Ends of seasons signal transitions, and the one from the long winter through the questionable spring before the hopeful leap into summer also engenders other endings and new beginnings in our society. These natural passages seem to dictate a deep intake of breath in our lives, for here, too, on the springboard into summer and growth, we also share in the new human beginnings symbolized by graduations and weddings -- two major pinnacles in our life journeys.
Having just immersed myself in a grandchild's graduation and a family wedding, it was time to stop and consider these rites of passage. The one, a symbol of accomplishment, of maturation, of stepping up and out to seek one's goals in a more adult and self-reliant life, and the other, the joining of two disparate spirits to move forward as one, creating their life-path as family.
And no matter what part of the world you're in, what ethnicity, what culture, these two steps are always suffused with rituals -- so heartening , so reassuring, so predictable and reminiscent -- their very repetition giving us a sense of security that life goes on in regular, knowable, prescribed ways. The deep feelings those participants share symbolize "as it was, so it will always be" -- an anchor in this turbulent sea in which we live our lives.
Graduation: From the notes of the Coronation March (which you can all sing as I say it, right?) to the memories of your own tremulous steps down that aisle, wearing such outlandish garb with such pride, feeling the love in the room and the solidity of the ceremony -- it's such a strong send off into that looming world. "See, some things are stable, they stay the same, life is solid, unified, old and repeatable -- no floating here," at the same time that the stomach flutters with, "Whoa -- I'm on my own now! No more routine -- no teachers and classes and papers and deadlines to anchor me. Can I do this? Swim out into the big stream and not only keep my head above water but actually reach a welcoming shore, one that I've dreamed of, maybe still don't see before me, one that will even let me in?"
Those fears need traditions -- the music, the ritual, the rolled diploma with your very own name, the cheers, the family hugs, the endless picture-snapping and flying goodbyes to old friends -- and to your old life. Those cut-loose fears need the security of the ritual to not only mark the place where you're pushing off from into the unknown -- a solid place in the world that launches you -- but to tell you that that there must be more organized, standing-still institutions and scenes and settings in the world where it will be safe for you to land and continue. The ceremony says that society has a structure -- that the rituals and symbols speak of a history, that others have done this, that it is a natural, healthy, supported step.

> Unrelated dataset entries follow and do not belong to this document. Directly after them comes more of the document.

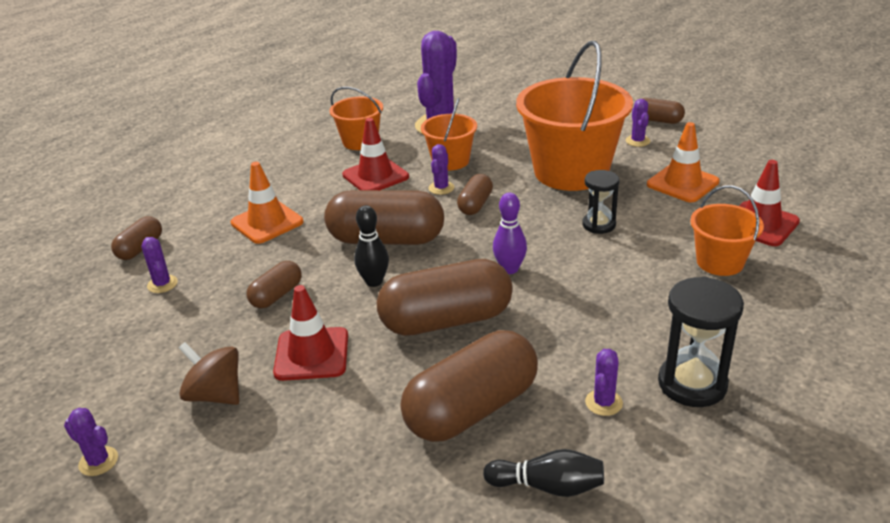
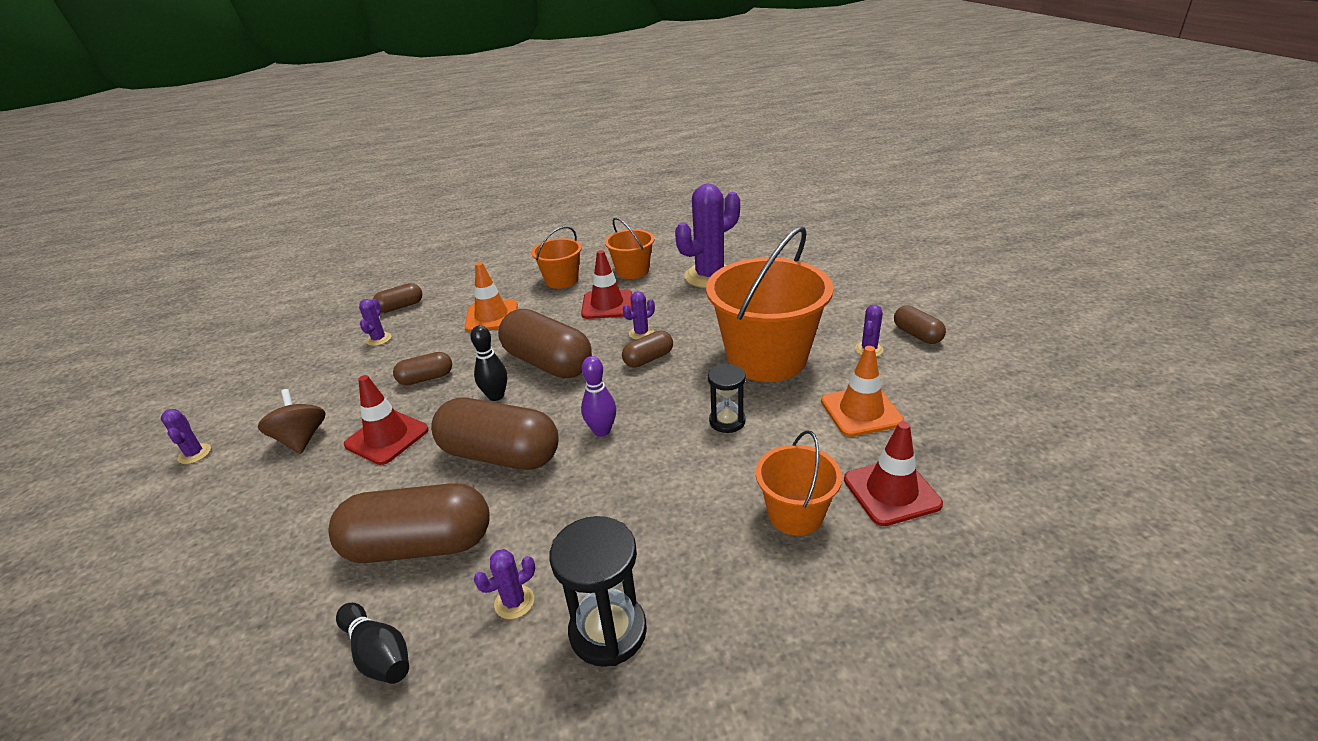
camera: 35 degrees right, 0 degrees up
(450, 161) = (678, 311): orange bucket -> orange bucket (561, 280)

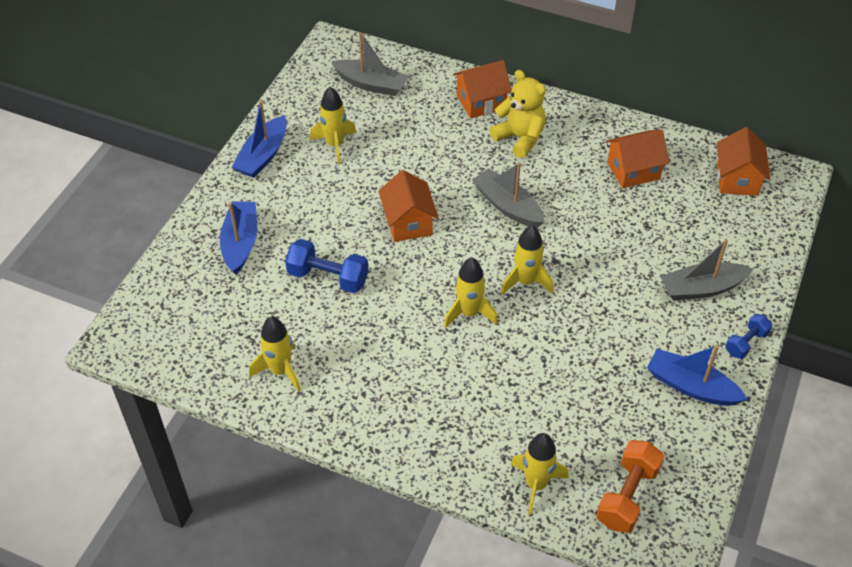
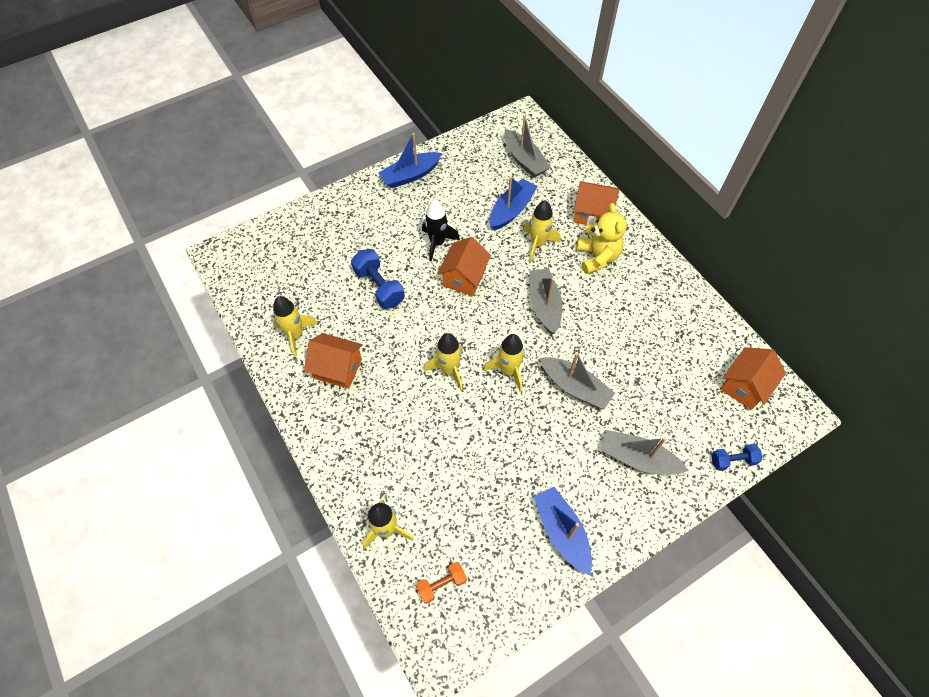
camera: 35 degrees right, 10 degrees up
(240, 243) = (346, 230): blue boat -> blue boat (511, 210)
(335, 145) = (463, 192): yellow rocket -> yellow rocket (538, 244)
(351, 205) = (437, 243): none -> black rocket
(598, 261) = (575, 387): none -> grey boat
(627, 496) = (442, 584): orange dumbbell -> orange dumbbell, size x0.62
(633, 171) = (663, 331): orange house -> orange house (338, 369)
(746, 343) = (635, 526): blue dumbbell -> blue dumbbell (732, 460)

And so it is with weddings. From our earliest days we have always needed to step outside of daily life to create such an event -- for it is an event , a crucial event -- young people agreeing to join the flock, the herd, to take on the task of creating another unit and making it continue. Does this not deserve a community gathering? A celebration? The most exciting thing is to see this theme in its variations. How many weddings of different ethnic groups have you attended? And what is absolutely basic to all?
There must be music, food, drink, flowers, decorated tables, a religious service of some sort, an official declaration -- lots of new, yes, but never without the reminiscence of the old, especially in our great cultural melting-pot of a country. Just think about the symbols at a wedding -- the harking back to the past, such a needed base from which to build ongoing rituals.
What color does the bride wear? Not only white, but red in China and multi-colored in other countries, but veils and rings are everywhere -- all these symbols referring to purity, to luck, fertility, commitment and a new status in society. And the dancing: the need to move with joy and celebration, the harking back to the old ethnic dances of cultural heritage, somehow arriving at holding hands in a circle to join each other in the affirmation of our joint societal standards, the reiteration of our lasting beliefs and life patterns.
So, in these days of blinding-speed changes to the formats of our lives, it is so grounding to join in the old rituals, to observe and glow in the reassurance that there are some indestructible bulwarks that last -- that the rites of passage are memorialized in comforting, repetitive ceremonies. And what makes them speak? Music, costumes, a designated, unchanging script, an exchange of symbols, a belief in and acceptance of rites, of manners and modes that have gone before.
These remind us that there is a predictable evolution in our lives -- that we all share a common human heritage. That we not only watch but need to share rites and rituals as the predictable phases of our lives move through us. Let's always take the time and never let them slide away. They symbolize our core.